面向量产VLA方案!FastDriveVLA:即插即用剪枝模块,推理加速近4倍(北大&小鹏)
自动驾驶之心· 2025-08-04 23:33
Core Viewpoint - The article discusses the development of FastDriveVLA, a novel framework for visual token pruning in autonomous driving, achieving a 50% compression rate while maintaining 97.3% performance [2][3][43]. Group 1: End-to-End Autonomous Driving - Recent advancements in end-to-end autonomous driving research have led to the adoption of end-to-end methods that complete perception to planning in a single model, reducing information loss between modules [3]. - The introduction of Visual-Language-Action (VLA) models enhances decision-making in complex scenarios, making them increasingly popular in autonomous driving systems [3][10]. Group 2: Visual Token Pruning - Existing VLM/VLA models encode images into numerous visual tokens, resulting in high computational costs.
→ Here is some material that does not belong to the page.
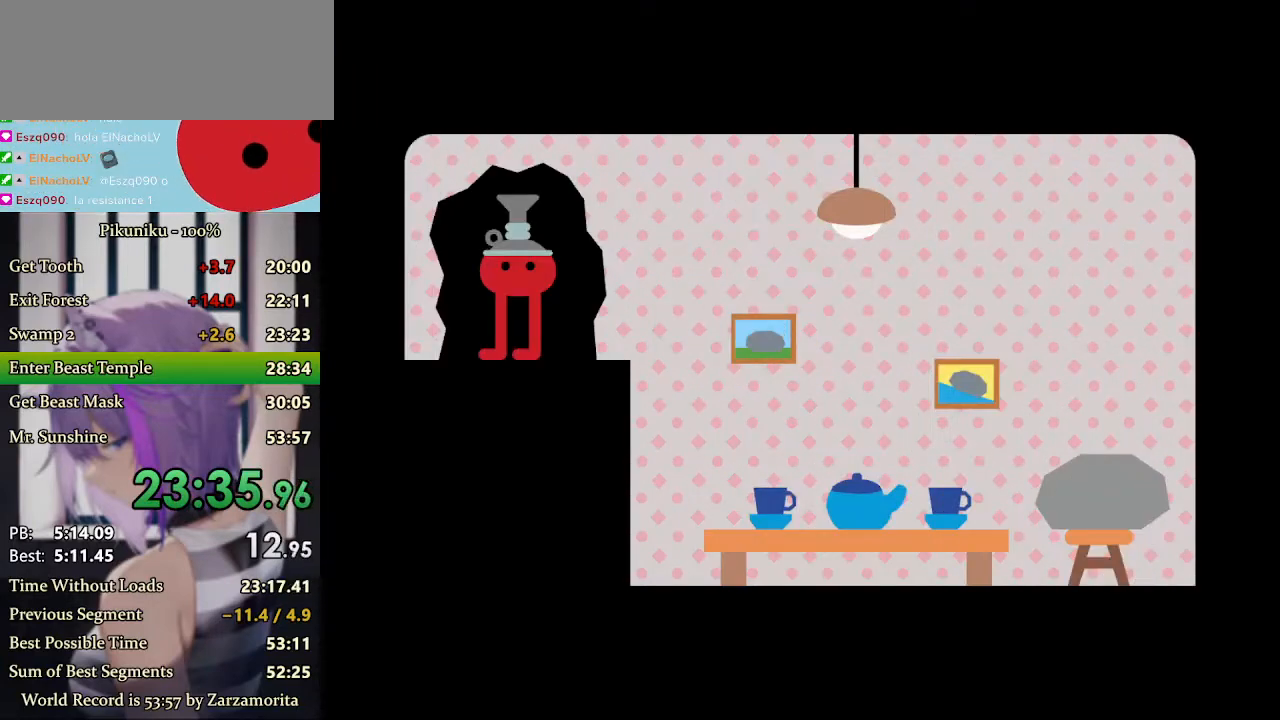
{"keys": ["right", "x"], "events": []}
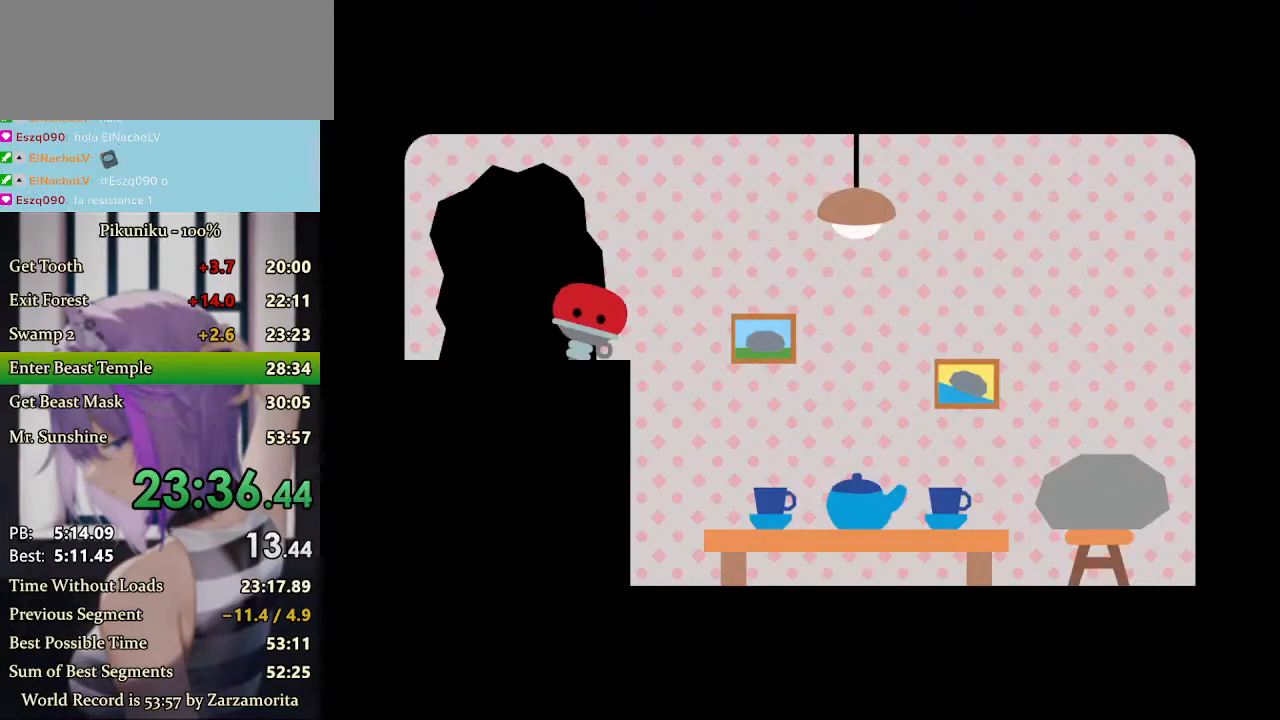
{"keys": [], "events": [[267, "x", "up"], [300, "right", "up"]]}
Current research explores two main directions for visual token pruning: attention mechanism-based methods and similarity-based methods [4][14]. - FastDriveVLA proposes a reconstruction-based visual token pruning framework that focuses on retaining tokens related to foreground information, significantly reducing computational costs while maintaining performance [5][13]. Group 3: FastDriveVLA Framework - FastDriveVLA includes a plug-and-play pruner called ReconPruner, trained using a pixel reconstruction task to focus on foreground areas and assign higher significance scores to key tokens [6][17]. - The framework utilizes a large-scale dataset, nuScenes-FG, containing 241,000 image-mask pairs for training, enhancing the model's ability to distinguish between foreground and background [6][12]. Group 4: Experimental Results - FastDriveVLA achieved state-of-the-art results on the nuScenes closed-loop planning benchmark, demonstrating its effectiveness and practicality [13][34]. - The framework shows superior performance compared to existing methods, with improvements in L2 error and collision rates at various pruning ratios [30][34]. Group 5: Efficiency Analysis - FastDriveVLA significantly reduces FLOPs by approximately 7.5 times and decreases prefill and decode latencies, enhancing inference efficiency for real-time deployment [36][40]. - The lightweight design of ReconPruner allows for lower CUDA latency compared to several similar methods, making it suitable for practical applications [36][40].